I was also a member of a panel to select prize-winners for the ‘best practices’ carried out by local governments. Three things stood out. First, many of the 35 entries from around the region were rather mundane activities (e.g. modernising a municipal records office or a setting up a farmer’s market) that would be considered nothing special in the municipalities of northern Europe. Second, little Uruguay (pop. 3.5 million), won many of the prizes, as it did last time round. There is a simple reason for this. Uruguay has the most educated population, least unequal income distribution, and oldest demographic profile in the region. This combination, leavened with a radical cultural tradition passed on by forefathers from Italy and Spain, has produced one of the highest incidences of ‘active citizenship’ in the world. Finally, and related to this, some of the entries (especially the winners) were extremely innovative in the way that citizens interacted with local government.
Take for example the entry by the Metropolitan Tax Authority (SAT) of Lima, Peru, which won 2nd prize. In order to deliver council tax bills to householders in dangerous parts of the El Cercado inner city neighbourhood, SAT recruited unemployed, very low-income and older residents of El Cercado, giving special preference to single mothers. After training, these local staff proved to have a much higher success rate on bill delivery than the private firm to which the service had been previously contracted out. Their self-esteem and income rose, they become valued colleagues on the municipal staff, and this ‘social capital’ approach encouraged a higher rate of tax compliance by residents.
So how can there be so much creativity and innovation in local governance when municipal authorities often lack the solid career structures that I was lamenting in my address? Well maybe it is not such a contradiction after all. When an elected mayor has such freedom over appointments, this can be used for good or ill. Some just pack departments with friends and family, often as ghost-workers, and milk the system while in office. But many others, such as those represented at the Panama event, use that freedom to bring on board a team of dynamic, younger professionals, from academia, NGOs and the private sector, in order to spearhead radical change. What is exciting about this is the way that they actually put into practice the concept of ‘local democratic governance’, developed by UNDP, with a genuine passion. These mayors and their advisors get involved in day-to-day initiatives, work out-of-hours, are on first-name terms with junior staff, and are prepared to delegate real power to citizens. One way of getting this moving is through participatory budgets, whereby citizens actually decide municipal investment priorities in their neighbourhoods. These have become commonplace throughout the region.
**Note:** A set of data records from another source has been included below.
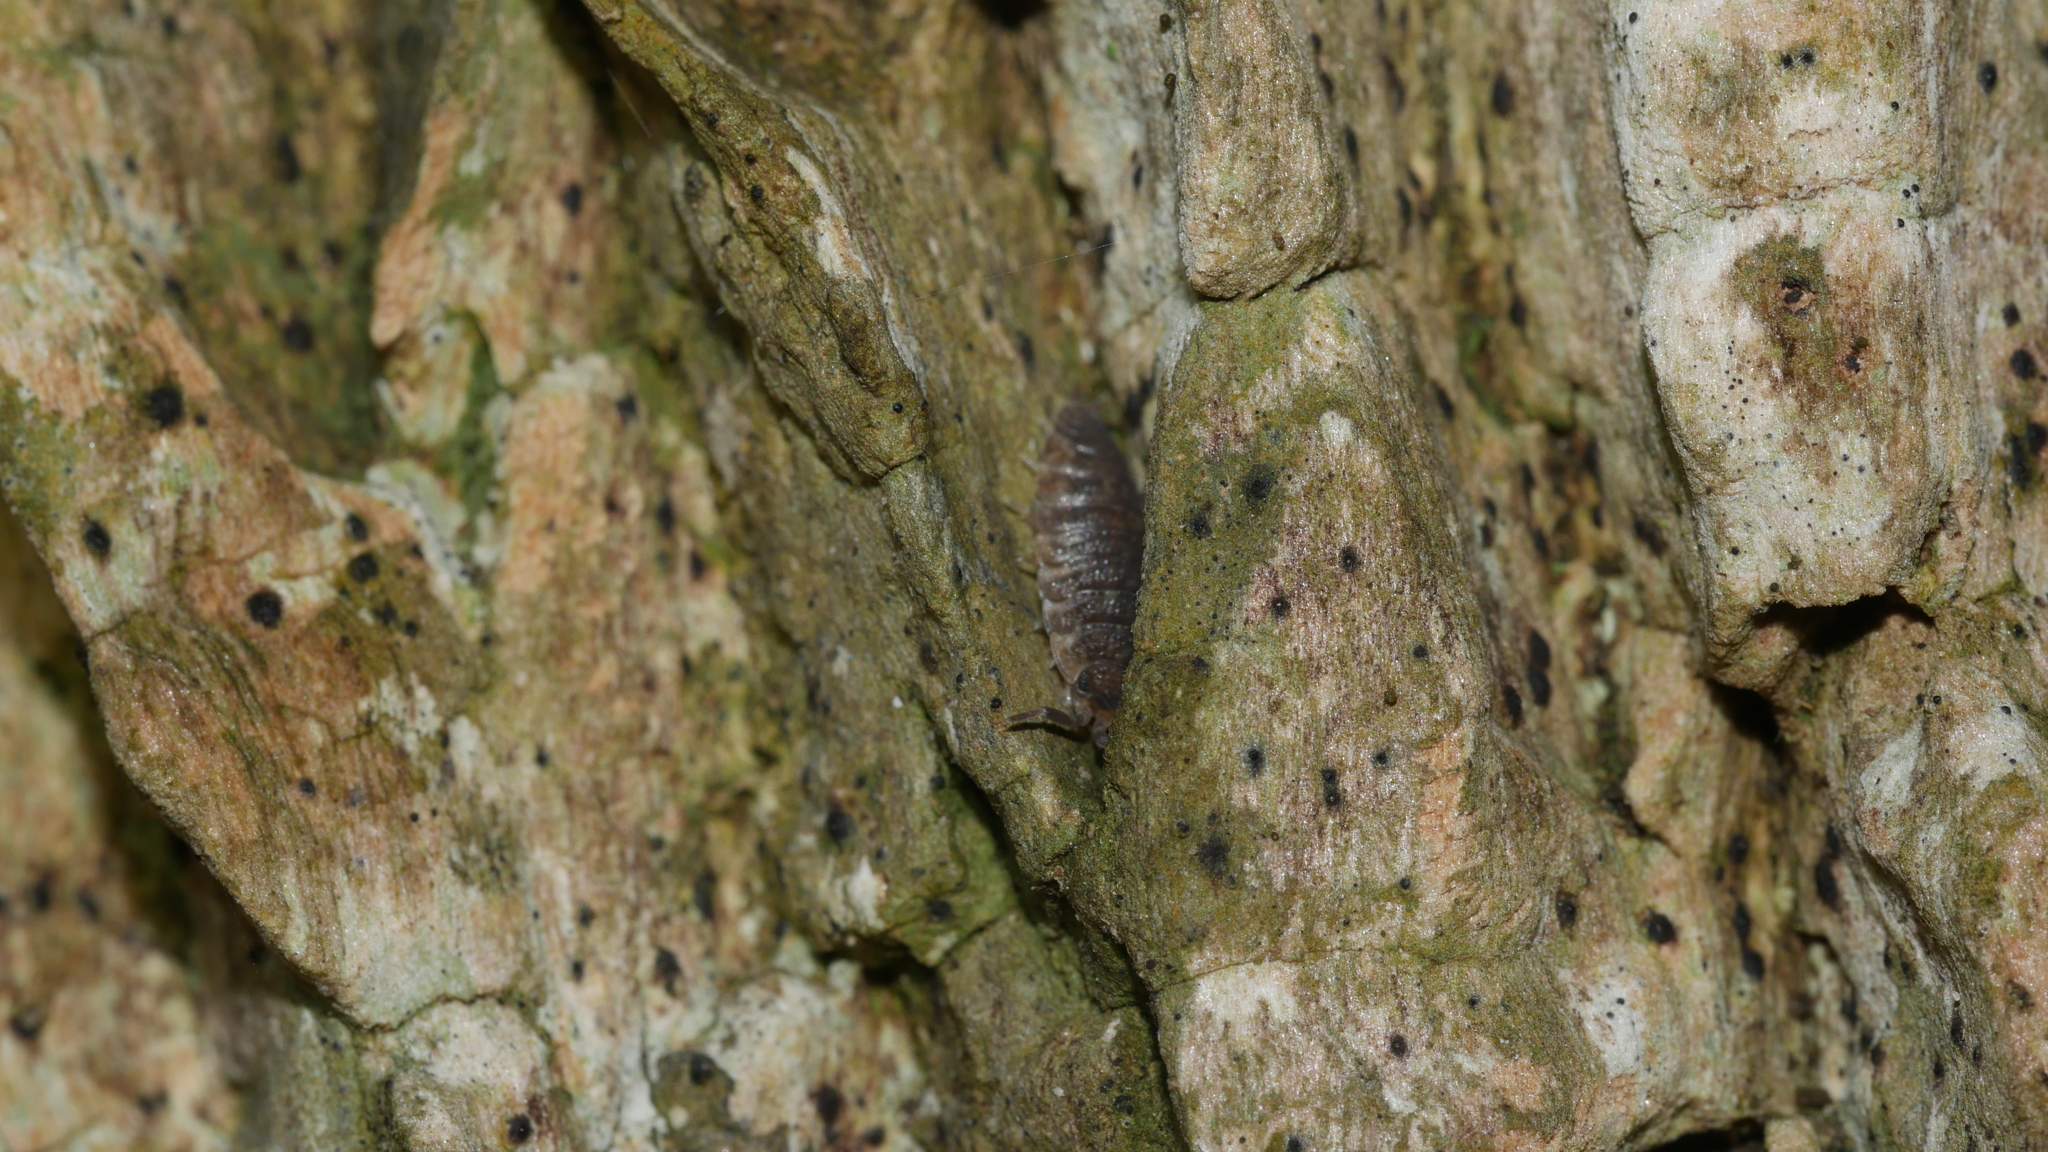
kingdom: Animalia
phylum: Arthropoda
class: Malacostraca
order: Isopoda
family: Porcellionidae
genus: Porcellio
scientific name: Porcellio scaber
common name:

The end result is that this variant of Latin America’s local government culture gets things done more much more rapidly and in a much more inclusive manner than the cold managerialist culture of English local government, with its silo mentality, nine-to-five approach, and where ‘community involvement’ is purely a tick-box devise used to extract funds from central government or the EU. So aren’t I contradicting myself? On the one hand lamenting the absence of a genuine local career system yet at the same time admiring the ‘passion’ of the personalist mayoral system of Latin America. This is a tricky issue to resolve. Indeed the ‘informality’ of the system does mean that many brilliant initiatives come to a grinding halt when a new mayor is elected, often seeking to distance him/herself from his/her predecessor by simply killing projects, even when they were successful. So this lack of an ‘institutional memory’ does make it more difficult for reforms to bed down. But as shown by the SAT project, which has already survived three periods of office of different mayors, this is not impossible.